Exercise:
For this exercise, return exactly the lines of the material below that begin at the one with "kembali menembus area" and stop after the one with "Dengan kondisi tersebut, peluang".

Dataset excerpts:
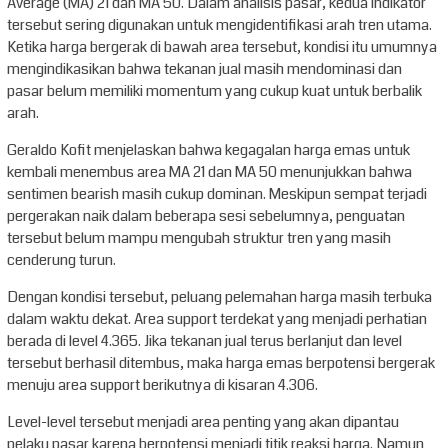
Average (MA) 21 dan MA 50. Dalam analisis pasar, kedua indikator
tersebut sering digunakan untuk mengidentifikasi arah tren utama.
Ketika harga bergerak di bawah area tersebut, kondisi itu umumnya
mengindikasikan bahwa tekanan jual masih mendominasi dan
pasar belum memiliki momentum yang cukup kuat untuk berbalik
arah.
Geraldo Kofit menjelaskan bahwa kegagalan harga emas untuk
kembali menembus area MA 21 dan MA 50 menunjukkan bahwa
sentimen bearish masih cukup dominan. Meskipun sempat terjadi
pergerakan naik dalam beberapa sesi sebelumnya, penguatan
tersebut belum mampu mengubah struktur tren yang masih
cenderung turun.
Dengan kondisi tersebut, peluang pelemahan harga masih terbuka
dalam waktu dekat. Area support terdekat yang menjadi perhatian
berada di level 4.365. Jika tekanan jual terus berlanjut dan level
tersebut berhasil ditembus, maka harga emas berpotensi bergerak
menuju area support berikutnya di kisaran 4.306.
Level-level tersebut menjadi area penting yang akan dipantau
pelaku pasar karena berpotensi menjadi titik reaksi harga. Namun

Solution to the problem:
kembali menembus area MA 21 dan MA 50 menunjukkan bahwa
sentimen bearish masih cukup dominan. Meskipun sempat terjadi
pergerakan naik dalam beberapa sesi sebelumnya, penguatan
tersebut belum mampu mengubah struktur tren yang masih
cenderung turun.
Dengan kondisi tersebut, peluang pelemahan harga masih terbuka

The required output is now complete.